Data items
########################################

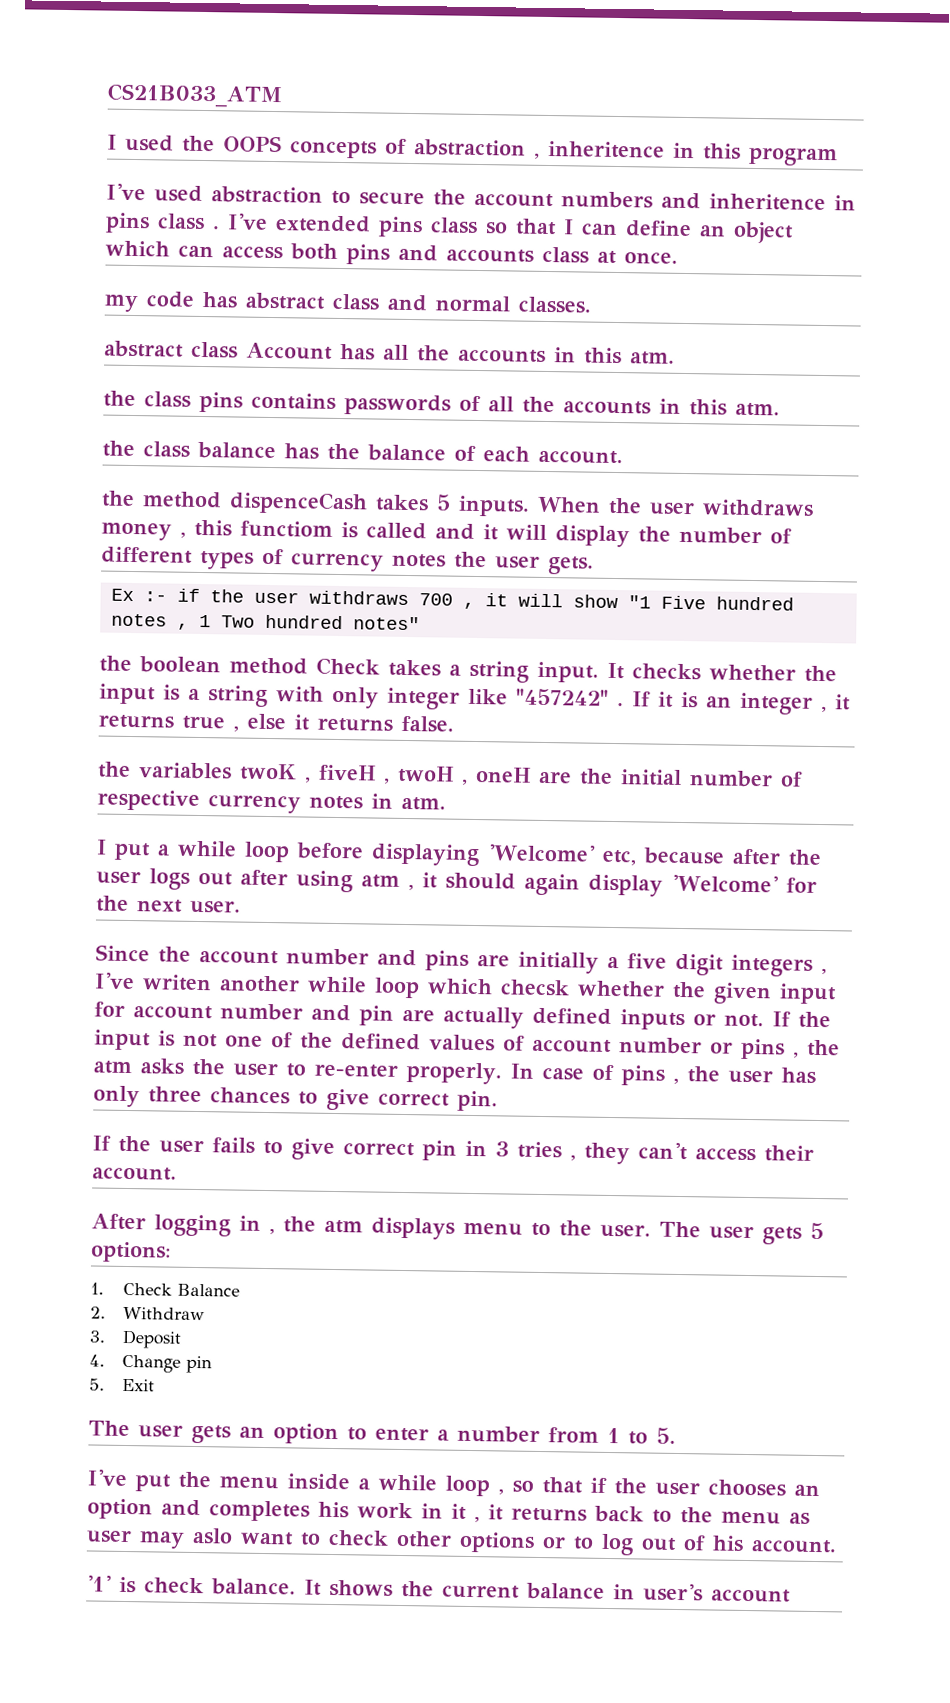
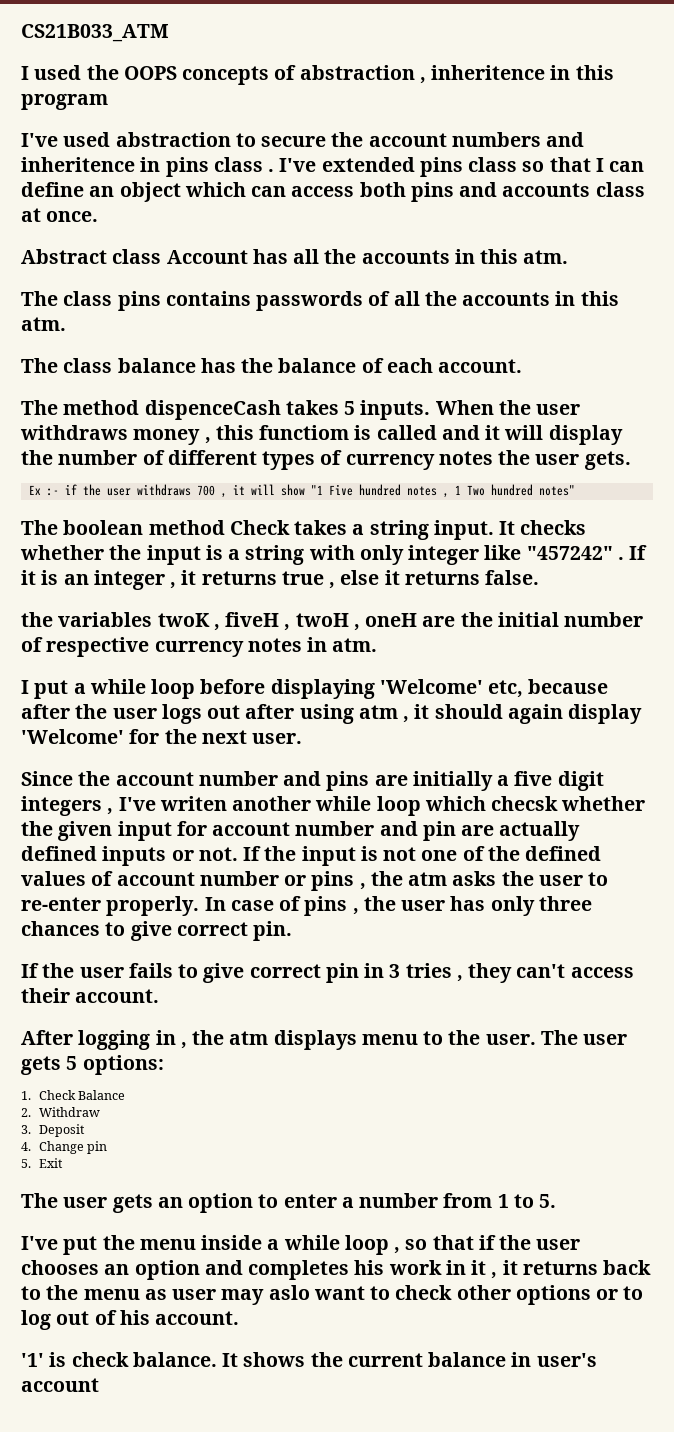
[104,291,592,314] [104,340,184,358] my code has abstract class and normal classes. // abstract -> [21,249,107,264] Abstract
[103,390,136,408] the -> [21,291,58,306] The
[102,440,135,458] the -> [21,358,58,373] The
[101,490,135,508] the -> [21,400,58,415] The
[99,655,132,673] the -> [21,520,58,535] The

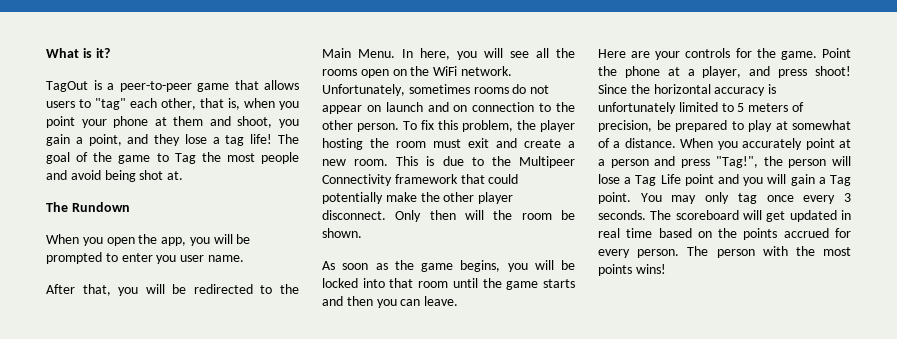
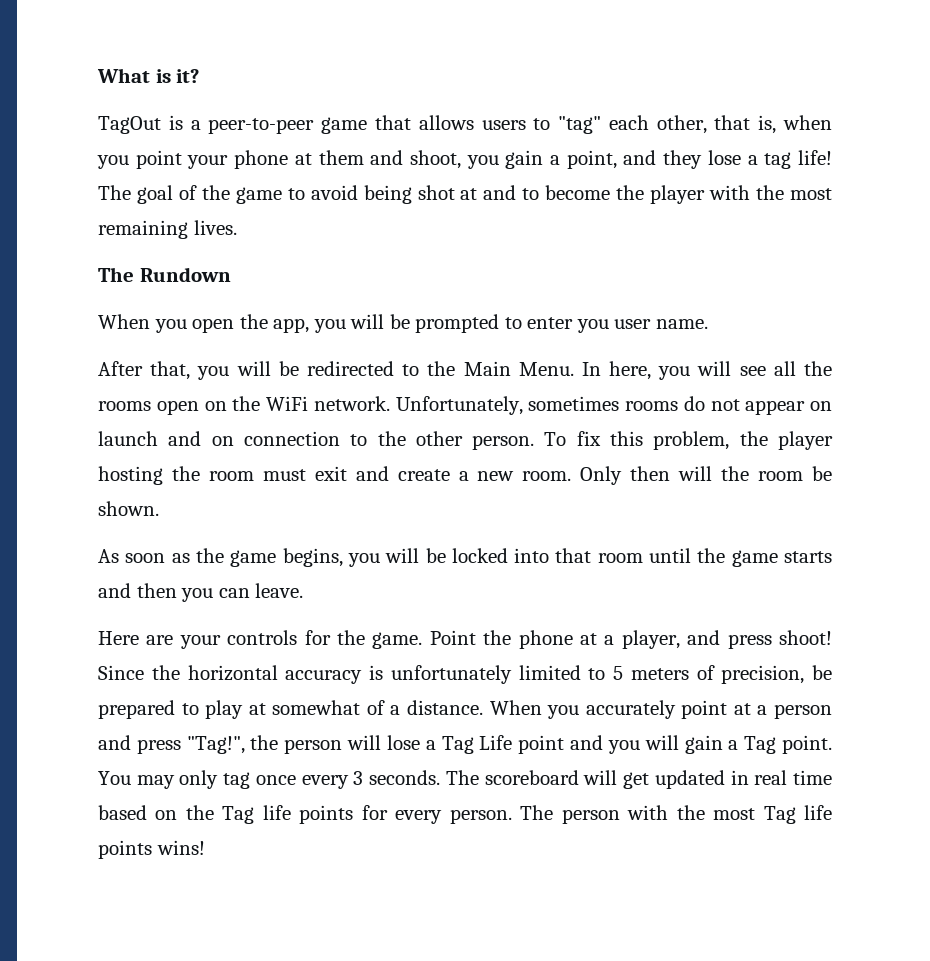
[174,152,299,164] [46,170,184,182] Tag the most people and avoid being shot at. -> [310,185,833,204] [98,220,237,239] avoid being shot at and to become the player with the most remaining lives.
[396,156,575,168] [322,174,519,186] [322,192,514,204] [322,210,386,220] This is due to the Multipeer Connectivity framework that could potentially make the other player disconnect. -> (572, 476) none
[743,228,829,240] points accrued -> [222,805,354,824] Tag life points
(851, 251) none -> [763,805,833,824] Tag life

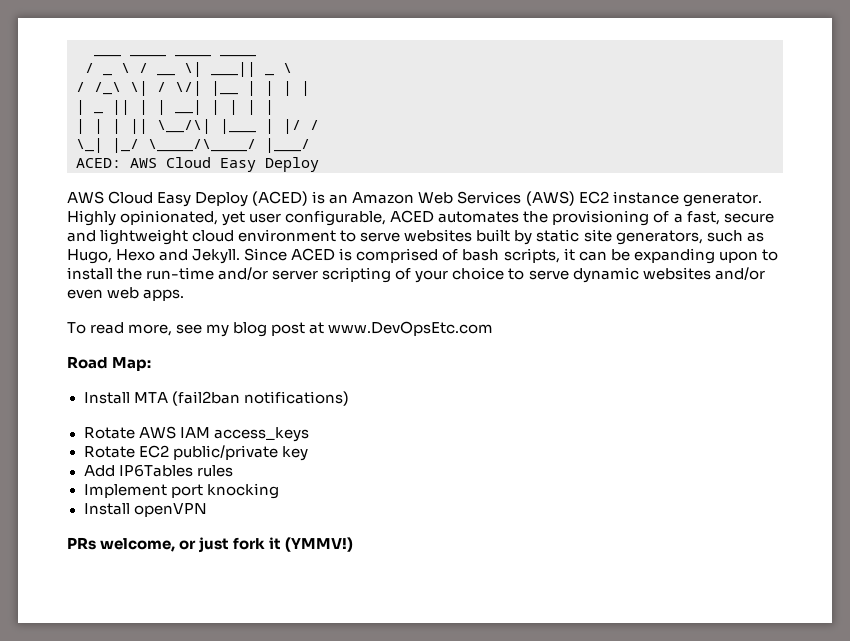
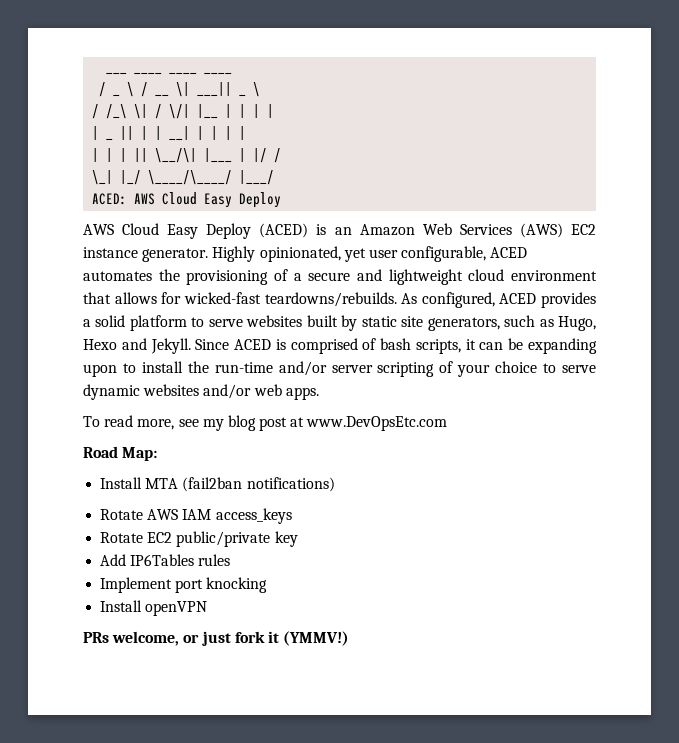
[686,211,720,225] fast, -> (302, 277) none
(337, 235) none -> [83,292,596,308] [83,315,187,331] that allows for wicked-fast teardowns/rebuilds. As configured, ACED provides a solid platform
[67,289,103,299] even -> (252, 391) none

########################################

Every entry belongs in the answer exactly as written, but no picture does.

▶ [YOUR SOLUTION]
[104,291,592,314] [104,340,184,358] my code has abstract class and normal classes. // abstract -> [21,249,107,264] Abstract
[103,390,136,408] the -> [21,291,58,306] The
[102,440,135,458] the -> [21,358,58,373] The
[101,490,135,508] the -> [21,400,58,415] The
[99,655,132,673] the -> [21,520,58,535] The

[174,152,299,164] [46,170,184,182] Tag the most people and avoid being shot at. -> [310,185,833,204] [98,220,237,239] avoid being shot at and to become the player with the most remaining lives.
[396,156,575,168] [322,174,519,186] [322,192,514,204] [322,210,386,220] This is due to the Multipeer Connectivity framework that could potentially make the other player disconnect. -> (572, 476) none
[743,228,829,240] points accrued -> [222,805,354,824] Tag life points
(851, 251) none -> [763,805,833,824] Tag life

[686,211,720,225] fast, -> (302, 277) none
(337, 235) none -> [83,292,596,308] [83,315,187,331] that allows for wicked-fast teardowns/rebuilds. As configured, ACED provides a solid platform
[67,289,103,299] even -> (252, 391) none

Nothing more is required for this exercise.